Anyways, this was another winner, although I’d be more careful with the buttercream next time (or just make more).

To see what everyone else did with theirs, check out the Cake Slice Bakers Blogroll!

TRIPLE LEMON CHIFFON CAKE
ADAPTED FROM: SKY HIGH IRRESISTIBLE TRIPLE LAYER CAKES
BY ALISA HUNTMANS AND PETER WYNNE

FOR THE CAKE:
MAKES A 9-INCH TRIPLE LAYER CAKE

* 8 eggs, separated
* 1/4 cup walnut oil**
* 2 tablespoons freshly squeezed lemon juice
* 1 tablespoon of lemon zest
* 1/3 cup water
* 1/2 teaspoon of cream of tartar
* 1 and 1/2 cups of sugar
* 1 and 3/4 cups of cake flour*
* 1/2 teaspoon of baking soda
* 1/2 teaspoon of salt

[*1 cup of cake flour is equal to 3/4 cup of AP flour plus 2 tablespoons of corn starch]
[**equal amount of either almond oil, hazelnut oil, or canola oil]

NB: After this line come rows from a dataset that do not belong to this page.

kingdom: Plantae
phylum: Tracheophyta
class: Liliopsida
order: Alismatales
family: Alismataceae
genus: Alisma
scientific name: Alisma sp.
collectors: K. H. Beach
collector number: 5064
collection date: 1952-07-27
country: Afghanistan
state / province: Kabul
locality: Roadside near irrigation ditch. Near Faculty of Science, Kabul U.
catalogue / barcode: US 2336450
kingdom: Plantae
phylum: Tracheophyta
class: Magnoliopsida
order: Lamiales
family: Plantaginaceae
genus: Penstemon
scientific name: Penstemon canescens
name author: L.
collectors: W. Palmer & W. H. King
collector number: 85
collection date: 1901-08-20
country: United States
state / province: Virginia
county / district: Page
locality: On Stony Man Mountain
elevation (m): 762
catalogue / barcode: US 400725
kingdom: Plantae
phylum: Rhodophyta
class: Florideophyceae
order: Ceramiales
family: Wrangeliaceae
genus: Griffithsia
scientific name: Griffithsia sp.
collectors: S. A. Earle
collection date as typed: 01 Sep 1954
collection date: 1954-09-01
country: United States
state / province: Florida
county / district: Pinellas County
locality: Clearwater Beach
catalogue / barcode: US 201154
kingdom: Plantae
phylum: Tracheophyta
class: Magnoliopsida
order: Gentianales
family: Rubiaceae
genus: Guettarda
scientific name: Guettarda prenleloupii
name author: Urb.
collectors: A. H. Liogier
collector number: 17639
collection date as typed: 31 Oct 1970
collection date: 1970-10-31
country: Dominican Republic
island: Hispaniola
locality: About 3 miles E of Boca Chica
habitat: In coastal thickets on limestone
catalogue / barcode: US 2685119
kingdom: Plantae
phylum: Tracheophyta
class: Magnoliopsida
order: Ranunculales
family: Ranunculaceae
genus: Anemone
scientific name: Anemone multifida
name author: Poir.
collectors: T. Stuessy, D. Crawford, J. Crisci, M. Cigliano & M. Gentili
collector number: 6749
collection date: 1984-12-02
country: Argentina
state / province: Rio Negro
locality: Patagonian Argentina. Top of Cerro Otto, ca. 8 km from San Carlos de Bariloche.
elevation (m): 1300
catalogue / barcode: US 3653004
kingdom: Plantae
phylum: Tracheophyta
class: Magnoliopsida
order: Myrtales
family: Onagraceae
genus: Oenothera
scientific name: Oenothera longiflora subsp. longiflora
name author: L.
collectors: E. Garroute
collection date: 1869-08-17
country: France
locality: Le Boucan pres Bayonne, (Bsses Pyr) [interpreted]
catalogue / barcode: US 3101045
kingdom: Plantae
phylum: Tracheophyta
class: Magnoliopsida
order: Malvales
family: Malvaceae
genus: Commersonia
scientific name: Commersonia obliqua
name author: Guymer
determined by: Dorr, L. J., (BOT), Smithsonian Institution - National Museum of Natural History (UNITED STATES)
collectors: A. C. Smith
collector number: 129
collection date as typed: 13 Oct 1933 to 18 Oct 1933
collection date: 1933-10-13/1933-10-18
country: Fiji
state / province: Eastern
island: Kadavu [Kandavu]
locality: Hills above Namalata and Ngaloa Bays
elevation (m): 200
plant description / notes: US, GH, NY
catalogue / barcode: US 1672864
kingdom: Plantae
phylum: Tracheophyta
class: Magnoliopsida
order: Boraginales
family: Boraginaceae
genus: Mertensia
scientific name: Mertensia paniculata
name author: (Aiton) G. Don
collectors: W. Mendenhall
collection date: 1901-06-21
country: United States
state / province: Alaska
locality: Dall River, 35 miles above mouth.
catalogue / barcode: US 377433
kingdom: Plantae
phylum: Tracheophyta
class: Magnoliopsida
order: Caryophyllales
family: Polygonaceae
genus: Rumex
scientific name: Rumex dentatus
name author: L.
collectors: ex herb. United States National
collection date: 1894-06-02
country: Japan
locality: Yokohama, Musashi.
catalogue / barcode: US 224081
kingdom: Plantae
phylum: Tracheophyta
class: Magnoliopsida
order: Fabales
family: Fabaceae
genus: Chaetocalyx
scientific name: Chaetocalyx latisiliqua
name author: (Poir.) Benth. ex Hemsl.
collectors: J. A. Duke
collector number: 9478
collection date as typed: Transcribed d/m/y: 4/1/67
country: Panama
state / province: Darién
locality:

1. Preheat the oven to 350*degrees F. Line the bottoms of three 9-inch pans with parchment paper but do not butter or grease the pans.
2. In a med-large bowl whisk together the egg yolks, oil, lemon juice, lemon zest, and water.
3. In the bowl of an electric mixer, whip the egg whites with the cream of tartar on medium speed until light and frothy. Slowly add 1/2 cup of sugar and continue to beat until soft peaks form.
4. Sift the flour, remaining sugar, baking soda , and salt into a large bowl. Whisk gently to combine. Make a well in the center of the dry ingredients.  Pour in the egg yolk mixture and mix to create a smooth paste. Add one-fourth of the egg whites and fold in to lighten the batter. Fold in the remaining egg whites and divide the batter among the three pans.
5. bake for about 16 minutes or until a cake tester comes out clean. Transfer to wire racks to cool in the pans. Once cool run a knife around the cake to in order to un-mold the cakes. Carefully pull off the parchment paper from the bottoms of the cakes.
6. To assemble the cake, place one layer on a cake stand. Top with a heaping 1/4 cup of lemon curd and spread it evenly. Repeat with the remaining layers. Frost the top of the cake and the sides with the lemon cream frosting.

RICH LEMON CURD
MAKES 1 CUP

* 3 whole eggs
* 2 egg yolks
* 1/2 cup of sugar
* 1/2 cup plus 1 tablespoon of freshly squeezed lemon juice (about 4 lemons)
* grated zest of three lemons
* 4 tablespoons of unsalted butter, at room temp.

1. Whisk together the whole eggs, yolks, sugar, lemon juice , and lemon zest together in a medium bowl. Transfer to a small non-reactive saucepan. Gently heat the mixture, whisking until it thickens enough to coat the back of a spoon. make sure not to boil the mixture. Pour the mixture through a sieve into a heatproof bowl. Stir in the butter and cover the curd with plastic making sure the plastic touches the curd. This should prevent a skin from forming on the curd. Refrigerate until cold. Then remove 3 tablespoons of curd and set it aside for the icing.

LEMON CREAM FROSTING
MAKES 3 AND 1/4 CUPS

* 1 and 1/2 cups of heavy cream
* 2 tablespoons of sugar
* 3 tablespoon of lemon curd

1. Whip the cream and sugar in a large chilled bowl until stiff peaks form. Fold in the lemon curd, forming a stiff frosting.